* [What you have to do]
Would you reproduce the whole listing below without altering a single word?

* [Data to use]
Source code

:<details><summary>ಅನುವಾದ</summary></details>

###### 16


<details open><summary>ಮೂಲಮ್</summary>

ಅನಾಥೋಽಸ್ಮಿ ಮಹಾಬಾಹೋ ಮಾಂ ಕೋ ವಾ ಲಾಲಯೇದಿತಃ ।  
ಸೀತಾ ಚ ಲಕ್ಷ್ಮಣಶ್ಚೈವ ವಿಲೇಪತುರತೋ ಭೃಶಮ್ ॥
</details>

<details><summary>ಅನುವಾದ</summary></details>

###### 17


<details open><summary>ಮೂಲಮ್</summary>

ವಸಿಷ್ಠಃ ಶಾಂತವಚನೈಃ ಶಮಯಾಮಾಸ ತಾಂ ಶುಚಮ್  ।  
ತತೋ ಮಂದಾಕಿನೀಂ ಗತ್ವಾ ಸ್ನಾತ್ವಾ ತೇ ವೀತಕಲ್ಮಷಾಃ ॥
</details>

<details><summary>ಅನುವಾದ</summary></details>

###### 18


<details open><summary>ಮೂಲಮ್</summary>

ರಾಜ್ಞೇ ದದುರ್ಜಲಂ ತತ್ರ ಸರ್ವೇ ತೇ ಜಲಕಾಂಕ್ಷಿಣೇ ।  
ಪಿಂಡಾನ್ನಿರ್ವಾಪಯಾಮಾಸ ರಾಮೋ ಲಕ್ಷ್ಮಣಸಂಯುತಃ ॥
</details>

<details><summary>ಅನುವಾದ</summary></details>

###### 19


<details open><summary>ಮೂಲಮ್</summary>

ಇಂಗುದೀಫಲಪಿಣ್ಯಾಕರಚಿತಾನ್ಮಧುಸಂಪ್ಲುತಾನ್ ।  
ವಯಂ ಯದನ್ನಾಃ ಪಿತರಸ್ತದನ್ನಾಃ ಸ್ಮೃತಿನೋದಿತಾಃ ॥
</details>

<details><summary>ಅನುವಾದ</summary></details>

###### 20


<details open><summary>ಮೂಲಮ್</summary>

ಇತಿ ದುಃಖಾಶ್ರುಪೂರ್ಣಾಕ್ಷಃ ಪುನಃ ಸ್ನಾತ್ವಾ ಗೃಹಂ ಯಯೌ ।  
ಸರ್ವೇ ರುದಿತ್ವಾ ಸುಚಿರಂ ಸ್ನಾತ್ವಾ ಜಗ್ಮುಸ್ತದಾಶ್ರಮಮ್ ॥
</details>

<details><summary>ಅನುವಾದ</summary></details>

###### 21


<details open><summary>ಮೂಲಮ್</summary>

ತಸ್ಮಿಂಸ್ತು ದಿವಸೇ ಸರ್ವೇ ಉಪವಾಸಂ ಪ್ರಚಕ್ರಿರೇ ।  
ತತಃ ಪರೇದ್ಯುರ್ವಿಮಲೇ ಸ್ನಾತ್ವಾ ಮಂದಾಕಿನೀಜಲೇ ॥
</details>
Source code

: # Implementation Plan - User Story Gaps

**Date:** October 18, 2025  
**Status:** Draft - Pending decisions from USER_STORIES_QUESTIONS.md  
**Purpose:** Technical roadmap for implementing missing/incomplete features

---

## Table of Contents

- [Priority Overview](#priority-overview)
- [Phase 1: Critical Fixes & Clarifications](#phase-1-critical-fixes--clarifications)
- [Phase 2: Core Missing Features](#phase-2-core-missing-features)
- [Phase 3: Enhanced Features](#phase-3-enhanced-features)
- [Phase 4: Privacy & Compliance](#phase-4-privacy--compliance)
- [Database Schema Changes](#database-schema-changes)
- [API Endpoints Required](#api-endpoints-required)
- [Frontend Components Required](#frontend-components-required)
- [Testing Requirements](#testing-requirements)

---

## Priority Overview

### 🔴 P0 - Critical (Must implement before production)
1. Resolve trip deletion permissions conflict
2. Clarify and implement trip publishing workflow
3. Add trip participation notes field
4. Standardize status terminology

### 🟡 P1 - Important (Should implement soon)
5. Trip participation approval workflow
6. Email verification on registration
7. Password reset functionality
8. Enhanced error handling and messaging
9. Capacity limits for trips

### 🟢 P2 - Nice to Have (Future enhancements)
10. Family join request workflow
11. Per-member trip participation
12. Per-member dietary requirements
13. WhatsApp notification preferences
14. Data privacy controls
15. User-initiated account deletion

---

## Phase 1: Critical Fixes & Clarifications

* [Solution to the exercise]
Source code

:<details><summary>ಅನುವಾದ</summary></details>

###### 16


<details open><summary>ಮೂಲಮ್</summary>

ಅನಾಥೋಽಸ್ಮಿ ಮಹಾಬಾಹೋ ಮಾಂ ಕೋ ವಾ ಲಾಲಯೇದಿತಃ ।  
ಸೀತಾ ಚ ಲಕ್ಷ್ಮಣಶ್ಚೈವ ವಿಲೇಪತುರತೋ ಭೃಶಮ್ ॥
</details>

<details><summary>ಅನುವಾದ</summary></details>

###### 17


<details open><summary>ಮೂಲಮ್</summary>

ವಸಿಷ್ಠಃ ಶಾಂತವಚನೈಃ ಶಮಯಾಮಾಸ ತಾಂ ಶುಚಮ್  ।  
ತತೋ ಮಂದಾಕಿನೀಂ ಗತ್ವಾ ಸ್ನಾತ್ವಾ ತೇ ವೀತಕಲ್ಮಷಾಃ ॥
</details>

<details><summary>ಅನುವಾದ</summary></details>

###### 18


<details open><summary>ಮೂಲಮ್</summary>

ರಾಜ್ಞೇ ದದುರ್ಜಲಂ ತತ್ರ ಸರ್ವೇ ತೇ ಜಲಕಾಂಕ್ಷಿಣೇ ।  
ಪಿಂಡಾನ್ನಿರ್ವಾಪಯಾಮಾಸ ರಾಮೋ ಲಕ್ಷ್ಮಣಸಂಯುತಃ ॥
</details>

<details><summary>ಅನುವಾದ</summary></details>

###### 19


<details open><summary>ಮೂಲಮ್</summary>

ಇಂಗುದೀಫಲಪಿಣ್ಯಾಕರಚಿತಾನ್ಮಧುಸಂಪ್ಲುತಾನ್ ।  
ವಯಂ ಯದನ್ನಾಃ ಪಿತರಸ್ತದನ್ನಾಃ ಸ್ಮೃತಿನೋದಿತಾಃ ॥
</details>

<details><summary>ಅನುವಾದ</summary></details>

###### 20


<details open><summary>ಮೂಲಮ್</summary>

ಇತಿ ದುಃಖಾಶ್ರುಪೂರ್ಣಾಕ್ಷಃ ಪುನಃ ಸ್ನಾತ್ವಾ ಗೃಹಂ ಯಯೌ ।  
ಸರ್ವೇ ರುದಿತ್ವಾ ಸುಚಿರಂ ಸ್ನಾತ್ವಾ ಜಗ್ಮುಸ್ತದಾಶ್ರಮಮ್ ॥
</details>

<details><summary>ಅನುವಾದ</summary></details>

###### 21


<details open><summary>ಮೂಲಮ್</summary>

ತಸ್ಮಿಂಸ್ತು ದಿವಸೇ ಸರ್ವೇ ಉಪವಾಸಂ ಪ್ರಚಕ್ರಿರೇ ।  
ತತಃ ಪರೇದ್ಯುರ್ವಿಮಲೇ ಸ್ನಾತ್ವಾ ಮಂದಾಕಿನೀಜಲೇ ॥
</details>
Source code

: # Implementation Plan - User Story Gaps

**Date:** October 18, 2025  
**Status:** Draft - Pending decisions from USER_STORIES_QUESTIONS.md  
**Purpose:** Technical roadmap for implementing missing/incomplete features

---

## Table of Contents

- [Priority Overview](#priority-overview)
- [Phase 1: Critical Fixes & Clarifications](#phase-1-critical-fixes--clarifications)
- [Phase 2: Core Missing Features](#phase-2-core-missing-features)
- [Phase 3: Enhanced Features](#phase-3-enhanced-features)
- [Phase 4: Privacy & Compliance](#phase-4-privacy--compliance)
- [Database Schema Changes](#database-schema-changes)
- [API Endpoints Required](#api-endpoints-required)
- [Frontend Components Required](#frontend-components-required)
- [Testing Requirements](#testing-requirements)

---

## Priority Overview

### 🔴 P0 - Critical (Must implement before production)
1. Resolve trip deletion permissions conflict
2. Clarify and implement trip publishing workflow
3. Add trip participation notes field
4. Standardize status terminology

### 🟡 P1 - Important (Should implement soon)
5. Trip participation approval workflow
6. Email verification on registration
7. Password reset functionality
8. Enhanced error handling and messaging
9. Capacity limits for trips

### 🟢 P2 - Nice to Have (Future enhancements)
10. Family join request workflow
11. Per-member trip participation
12. Per-member dietary requirements
13. WhatsApp notification preferences
14. Data privacy controls
15. User-initiated account deletion

---

## Phase 1: Critical Fixes & Clarifications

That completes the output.